By Grant Foster
Also known as spinners, thread lines, or eggbeaters, a spinning reel is the most common of all fishing reels. Its operating mechanism is simple enough that most novice anglers find it suitable for lure casting and bait fishing.
Here are the major components of the spinning reel.
An important component not only of a spinning reel but also of all fishing reels, the handle allows an angler to retrieve the line and the fish after a catch easily. It is designed to let anglers operate with either hand (left or right), wherever it may be fitted to the sockets of the body.
Some are made with rubber grips to be resistant to slips, but most are made of aluminium, graphite, or other metals that can withstand torsion and pressure. Most fishing reels, such as bait casting reels, have handles on either side of the body, but on spinning reels, single handles are more common.
Your fishing reel’s handle should be comfortable and smooth to the touch, as you’d want it to be dependable when you rotate it by hand to retrieve the line back after casting, to stand up all weathers, and to let you exert minimal effort when rotating. Handles can be bought separately from your reel and are easily replaceable when worn out.
Just like the handle, the body of a fishing reel can also be aluminium or graphite, but most are made out of plastic. It is a reel’s central component as it holds all other features together. Robust metal-bodied reels tend to be the top choice for most anglers as they are more durable and last longer compared to reels made out of plastic. Although metals will rust in the long run, they’re still more suitable for a fishing reel’s body as they’re less likely to warp, bend, or fall apart when overused.
Drag Adjustment Knob
The drag adjustment knob is the button to press when the need for increasing or decreasing the amount of drag or friction on the line arises. It’s a standard feature, especially in spinning reels where it’s usually positioned near the handle and is easy to access when you need to make a sudden change during casting and retrieving. For this reason, most beginner anglers opt to use a spinning reel.
In terms of importance, the spool comes next to the handle. It is mainly responsible for holding the line in place and rotates when retrieving but turns on its own when casting. The line should be properly woven around the axis because when not spooled correctly, it tangles and becomes a pain point when fishing.
The bail is a semi-circular feature of a spinning reel and is designed to ensure the line won’t run off the spool. It reduces the backlash seen on other types of reel, like the bait caster. It flips forward when the line is released during casting and flips back to its original point during retrieving. This unique feature makes spinning reels’ casting mechanism a whole lot easier.
This feature prevents your spinning reel from rotating backwards and is hugely important when the fish fights and pulls the line out, as a line that’s forced back can cause issues concerning snags, tangles, and breaks.
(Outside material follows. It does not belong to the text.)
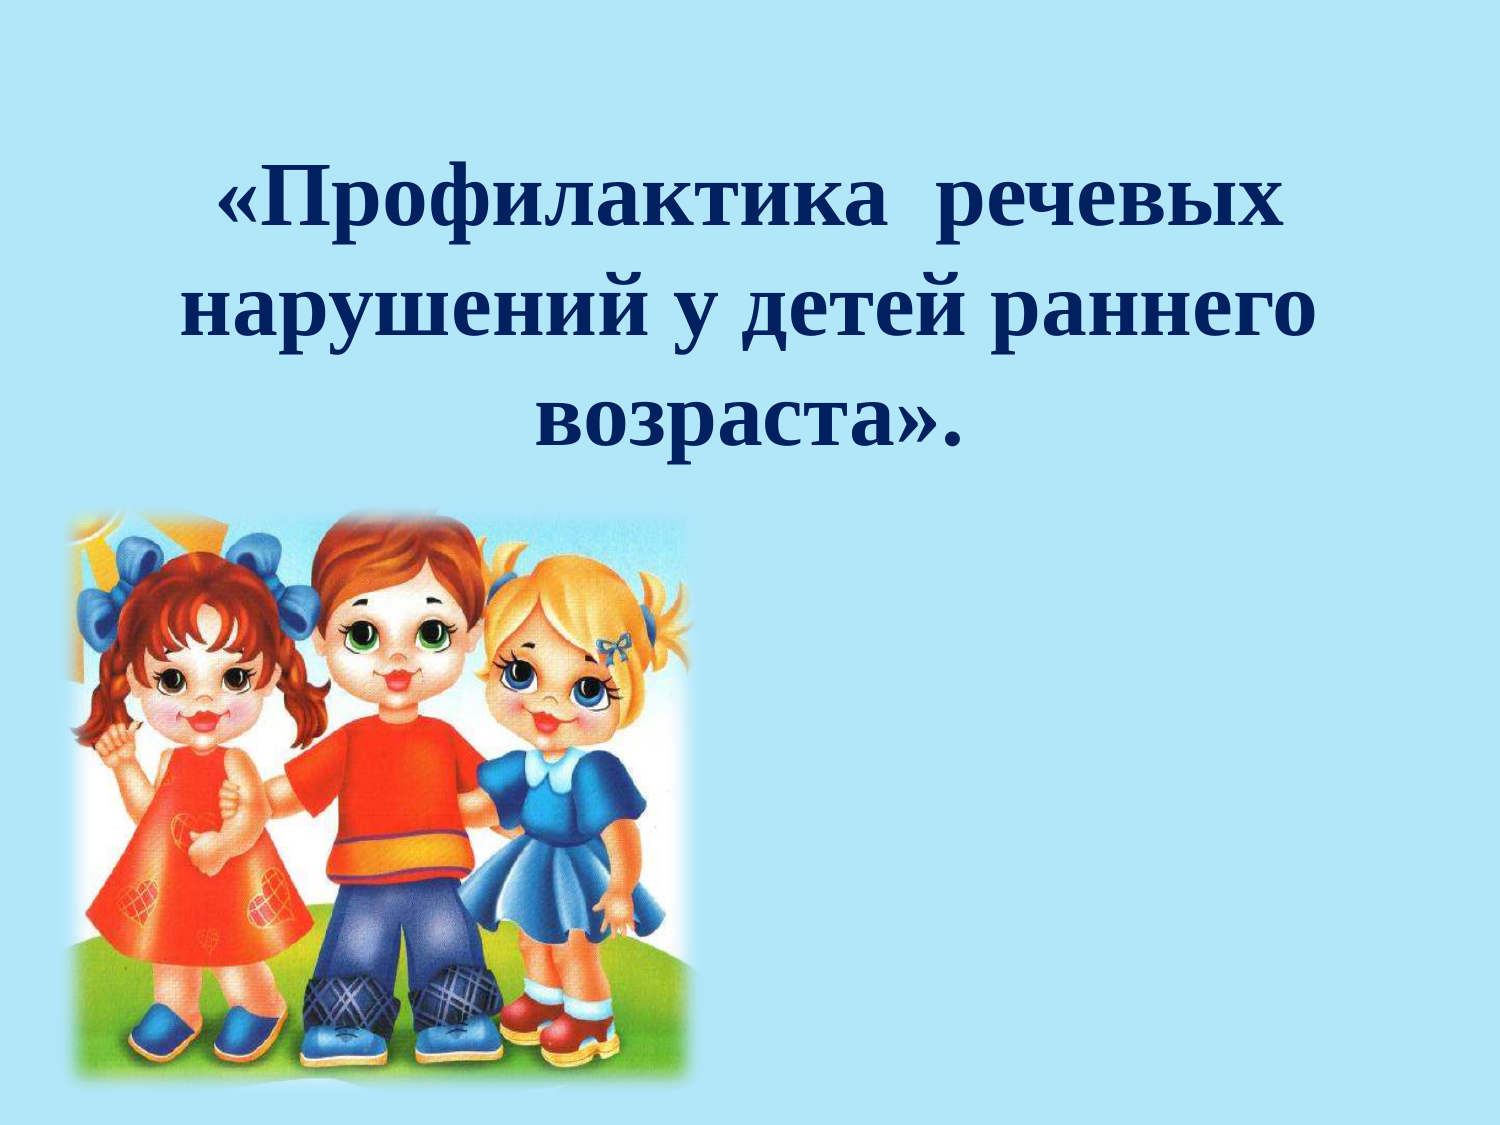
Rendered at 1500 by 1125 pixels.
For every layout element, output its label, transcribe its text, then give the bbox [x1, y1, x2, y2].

title «Профилактика речевых нарушений у детей раннего возраста». [112, 117, 1388, 591]
picture [58, 503, 702, 1095]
You can switch the anti-reverse on and off depending on your preference. When it’s disabled, it engages a drag and allows the line to go forward, thus, loosening tension.
The roller eliminates line twists as it is the contact point of the line and forces a potential twist forward towards the end of the line. The line of your reel passes through the line roller then through the rod. This feature requires a lot of maintenance on your part as, without proper care, it could cause issues with your reel’s line twists instead of eliminating the problem.
Now that you know the main parts and features of a spinning reel, you’re all set to use it and be able to care for it more appropriately. Never forget to keep watch of water getting into the insides when cleaning your reel. Also, avoid the habit of leaving your reel from the rod for extended periods as this will cause corrosion. Finally, prevent impurities from setting into the reel by regularly spraying moisture repellent.